En menos de dos años el PRI ha logrado hacer de la guerra y de la violencia desatada por Felipe Calderón un proceso de gestión al servicio de una política modernizadora. La guerra entre los cárteles y el Estado que genera terror en los ciudadanos y muchas víctimas –la mayoría de ellas pobres y migrantes–, los desplazamientos que trae consigo –350 mil es nuestra contabilidad– y que el gobierno ha podido mantener hasta ahora en el silencio, las reformas estructurales que, en medio de este estado de cosas, ha realizado y cuyos destinatarios son los grandes consorcios capitalistas, se inscriben, más allá de las contradicciones y de los elementos irracionales del calderonismo y del peñismo, en un vasto proyecto de gestión de la vida que hace de esta guerra un laboratorio de nuevas formas de control del poder al servicio de ciertas élites.

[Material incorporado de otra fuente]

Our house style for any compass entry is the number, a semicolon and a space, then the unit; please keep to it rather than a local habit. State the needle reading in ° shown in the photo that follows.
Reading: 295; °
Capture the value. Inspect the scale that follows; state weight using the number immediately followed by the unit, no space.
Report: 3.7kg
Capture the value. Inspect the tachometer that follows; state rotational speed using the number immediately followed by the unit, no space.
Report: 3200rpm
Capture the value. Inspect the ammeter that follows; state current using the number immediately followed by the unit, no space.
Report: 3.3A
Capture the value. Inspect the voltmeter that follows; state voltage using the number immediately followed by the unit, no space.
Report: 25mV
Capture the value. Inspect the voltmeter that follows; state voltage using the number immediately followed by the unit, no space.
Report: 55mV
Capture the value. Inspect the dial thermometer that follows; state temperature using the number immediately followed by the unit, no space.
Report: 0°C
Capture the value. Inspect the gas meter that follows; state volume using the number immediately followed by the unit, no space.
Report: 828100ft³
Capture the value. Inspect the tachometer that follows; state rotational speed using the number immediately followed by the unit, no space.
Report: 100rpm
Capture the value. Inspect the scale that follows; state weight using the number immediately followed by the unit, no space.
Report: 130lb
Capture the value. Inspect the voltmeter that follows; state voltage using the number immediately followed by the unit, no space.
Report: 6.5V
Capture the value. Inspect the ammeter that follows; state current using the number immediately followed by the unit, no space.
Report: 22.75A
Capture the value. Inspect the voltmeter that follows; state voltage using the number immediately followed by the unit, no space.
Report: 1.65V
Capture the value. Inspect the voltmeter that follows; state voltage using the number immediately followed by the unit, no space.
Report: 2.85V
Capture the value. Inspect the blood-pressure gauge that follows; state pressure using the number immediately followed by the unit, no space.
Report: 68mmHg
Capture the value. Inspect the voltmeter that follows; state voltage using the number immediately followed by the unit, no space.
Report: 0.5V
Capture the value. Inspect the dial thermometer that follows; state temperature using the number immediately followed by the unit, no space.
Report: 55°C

Son formas nuevas e inéditas de lo que el nazismo, el comunismo, las juntas militares –o para volver a la matriz del poema de Paz, el franquismo y el priismo– desarrollaron en la lógica de una modernización.
Semejante a la política colonizadora del siglo XIX que, bajo el imaginario de una “misión civilizadora”, destruyeron las formas sociales y productivas de Asia, África y Oceanía, y gestionaron el caos y las hambrunas como un modelo de sometimiento de las poblaciones, la política de caos del gobierno de Enrique Peña Nieto, se está convirtiendo en un modo de gestión para someter, reordenar y segregar a las poblaciones en función de un nuevo colonialismo económico. El terror, las desapariciones, los asesinatos, los desplazamientos, la criminalización de las protestas y de las autodefensas, y las reformas estructurales sobre regiones cada vez más bastas del país, parecen inscribirse en la lógica administrativa de una nueva gobernabilidad totalitaria que apunta a forjar un México nuevo y moderno, un México, como dice la propaganda del gobierno, en movimiento. El PRI, y sus comparsas políticos, los partidos, están moviendo a México a través de técnicas de terror –de las que dicen no ser responsables, pero que consienten, auspician y administran—, y de reformas políticas –de las que dicen modernizarán al país–. Dichas técnicas equivaldrían a una especie de prisión al aire libre donde nuestros cuerpos, sometidos al miedo, el reordenamiento, la segregación y la muerte, darán a luz, con fórceps, el México nuevo. El eje de este biopoder ya no gira sobre la violencia de Estado, sino sobre la política económica del gobierno que ya no reprime, sino controla y regula la vida y los movimientos de las poblaciones como los animales en un rastro.
En medio de lo que nos besamos, nos amamos, nos resistimos, nos defendemos, y vislumbramos allí la “unidad perdida”, el gobierno ha decidido administrar la violencia, la desgracia y el horror para que, de una manera más perversa, el país siga siendo el mismo que Paz nos reveló: el de las leyes carcomidas de ratones, el de las rejas, los bancos y las cárceles, el de las púas y los pinchos y el de los sermones monocordes de las armas y del crimen, al servicio de las élites.
Además opino que hay que respetar los Acuerdos de San Andrés, liberar a todos los zapatistas presos, derruir el Costco-CM del Casino de la Selva, esclarecer los crímenes de las asesinadas de Juárez, sacar a la Minera San Xavier del Cerro de San Pedro, liberar a los presos de Atenco y de las Autodefensas, hacerle juicio político a Ulises Ruiz, cambiar la estrategia de seguridad y resarcir a las víctimas de la guerra de Calderón y Peña Nieto.